In a four-page statement released last week on both Twitter and on the OAS website, Almagro accused the international community of failing Haiti with its “20 years of erratic political strategy” and failing to help build institutions in the country.
He later followed with an exclusive interview in the Miami Herald, saying the international community had withdrawn from Haiti at a time when it faces weak institutions, eroding rule of law, no elected government or president and more-powerful criminal gangs. Among the policies that helped get it here, he said: the push both in and out of the troubled nation for the withdrawal of United Nations peacekeepers troops just three years ago.
“Haiti is living through a very difficult situation and there must be innovative measures to serve the Haitian people to be able to overcome the current crisis and also put it on the right path,” Almagro said Wednesday. “The insecurity is undermining democracy and the operations of a democratic system. Insecurity, which includes kidnapping, murderers, it is the reflection of inequality and the possibility that human rights cannot be realized. These problems that affect Haiti have to do with the quality of its institutions.”

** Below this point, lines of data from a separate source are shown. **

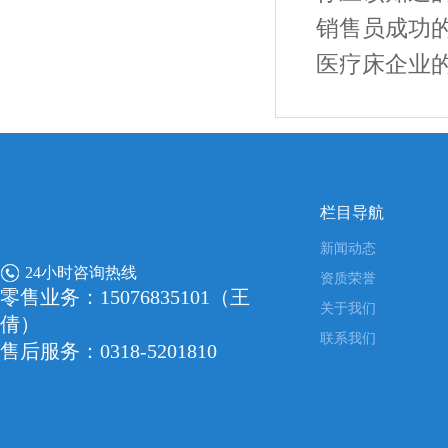
销售员成功
医疗床企业
栏目导航
新闻动态
24小时咨询热线
资质荣誉
零售业务：15076835101（王
关于我们
倩）
联系我们
售后服务：0318-5201810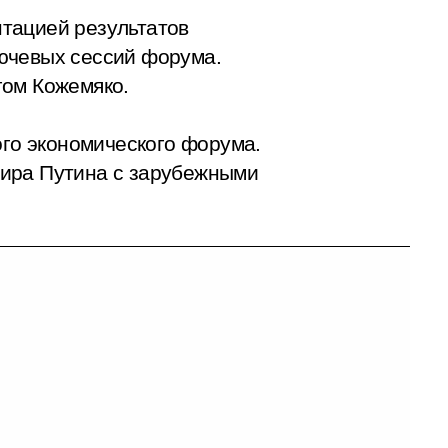
тацией результатов
ючевых сессий форума.
гом Кожемяко.
ого экономического форума.
мира Путина с зарубежными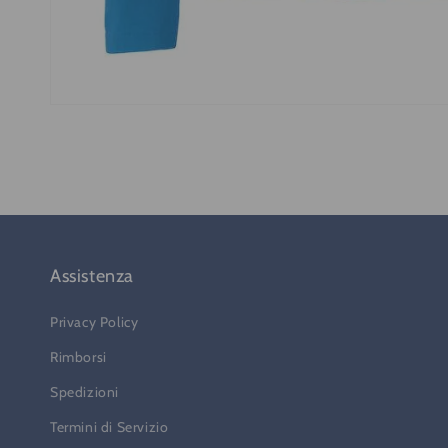
Apri
contenuti
multimediali
2
in
finestra
modale
Assistenza
Privacy Policy
Rimborsi
Spedizioni
Termini di Servizio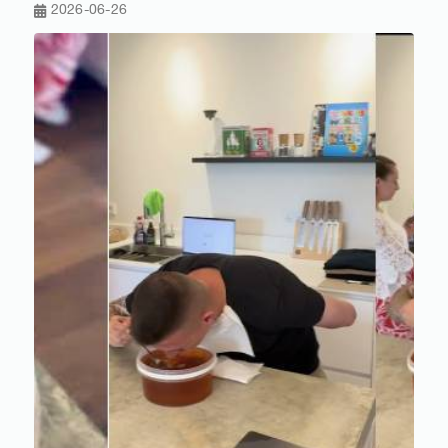
2026-06-26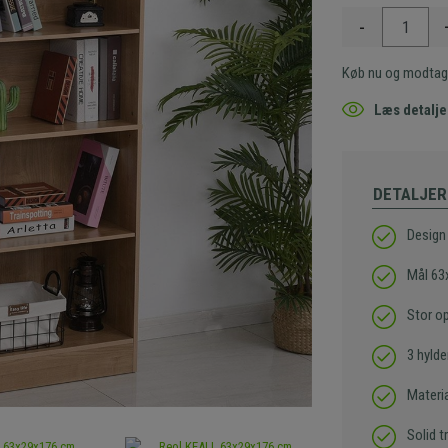
-
Køb nu og modtag
Læs detalje
DETALJER
Design 
Mål 63
Stor o
3 hylde
Materia
Solid t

Géneus didn’t address Almagro’s comments directly, instead giving a briefing on what the country is currently facing. Haiti, he said, is being subjected to “armed gangs that rob, rape, kill and kidnap Haitians as well as foreigners.”

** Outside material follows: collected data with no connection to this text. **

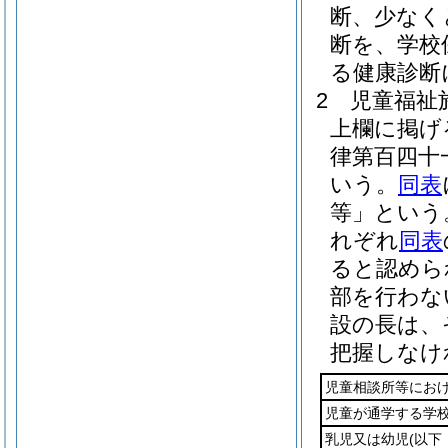
断、少なく
断を、学校
る健康診断
2
児童福祉
上欄に掲げ
律第百四十
いう。
同表
等」という
れぞれ
同表
ると認めら
部を行わな
設の長は、
把握しなけ
児童相談所等にお
児童が通学する学
乳児又は幼児
(以下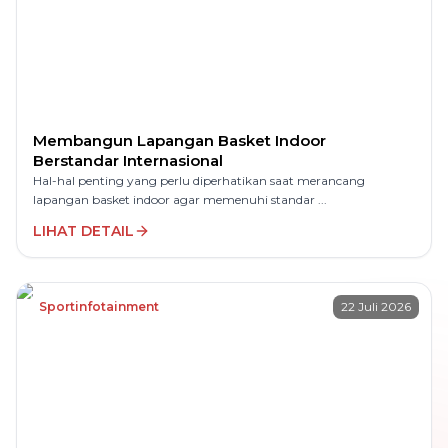
Membangun Lapangan Basket Indoor
Berstandar Internasional
Hal-hal penting yang perlu diperhatikan saat merancang
lapangan basket indoor agar memenuhi standar ...
LIHAT DETAIL
Sportinfotainment
22 Juli 2026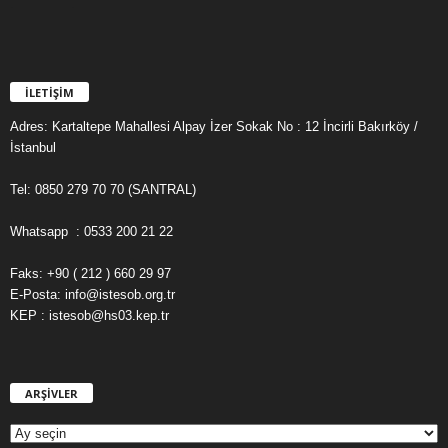
İLETİŞİM
Adres: Kartaltepe Mahallesi Alpay İzer Sokak No : 12 İncirli Bakırköy /
İstanbul
Tel: 0850 279 70 70 (SANTRAL)
Whatsapp : 0533 200 21 22
Faks: +90 ( 212 ) 660 29 97
E-Posta: info@istesob.org.tr
KEP : istesob@hs03.kep.tr
ARŞİVLER
A
R
Ş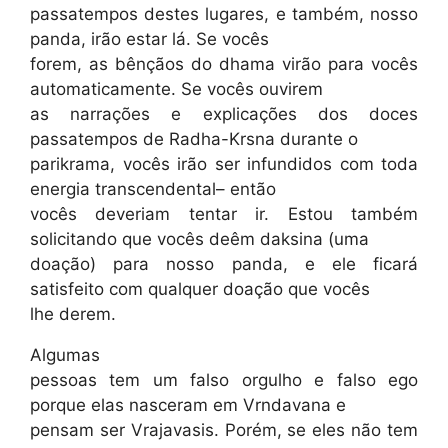
passatempos destes lugares, e também, nosso
panda, irão estar lá. Se vocês
forem, as bênçãos do dhama virão para vocês
automaticamente. Se vocês ouvirem
as narrações e explicações dos doces
passatempos de Radha-Krsna durante o
parikrama, vocês irão ser infundidos com toda
energia transcendental– então
vocês deveriam tentar ir. Estou também
solicitando que vocês deêm daksina (uma
doação) para nosso panda, e ele ficará
satisfeito com qualquer doação que vocês
lhe derem.
Algumas
pessoas tem um falso orgulho e falso ego
porque elas nasceram em Vrndavana e
pensam ser Vrajavasis. Porém, se eles não tem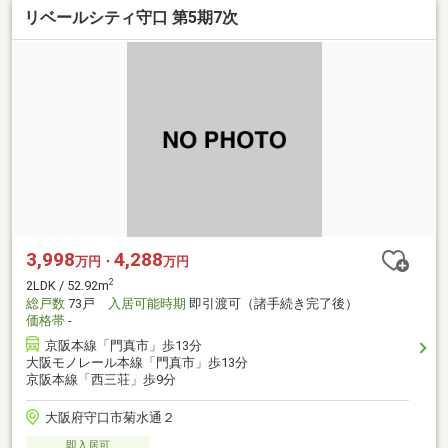
リベールシティ守口 第5期7次
3,998
4,288
万円・
万円
2
2LDK / 52.92m
総戸数
73戸
入居可能時期
即引渡可（諸手続き完了後）
価格帯
-
京阪本線「門真市」歩13分
大阪モノレール本線「門真市」歩13分
京阪本線「西三荘」歩9分
大阪府守口市菊水通２
即入居可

“Despite the efforts and the good will of the government, the political, social and economic situation remains worrisome with the persistence of major security challenges and difficulties for the population to freely pursue their occupations,” he said.
Still, Géneus tried to put a positive spin on recent successes by interim Prime Minister Ariel Henry’s government. Among them: recent victories by the Haitian national police against several key gang leaders; the reconstruction of several schools that were destroyed in the deadly 7.2 earthquake that hit the southern region Aug. 14, 2021; the government’s purchase of weapons and armored vehicles for the police, and the recent crackdown on arms trafficking at two ports.
“Haiti is at an extremely decisive crossroads for its future. It is shaken by a multidimensional crisis that has lasted too long and is a subject of great concern for both nationals and the international community,” he said. “However, contrary to the pessimistic views that some have about the reality of our country, we Haitians believe that it is today more than ever that we must change it.”
As for the dialogue that the international community has been calling for, Géneus said the government has tried.
“We continue to regret that some compatriots are still hesitant to adhere to the process of political dialogue. Nevertheless, the government does not intend to spare anything to gain the trust of a sufficient number of sectors,” he said. “The doors of the prime minister are always open for proposals and consensual solutions to reconcile the nation with itself and the Haitians among themselves. The prime minister will continue tirelessly in this quest for dialogue and consensus.”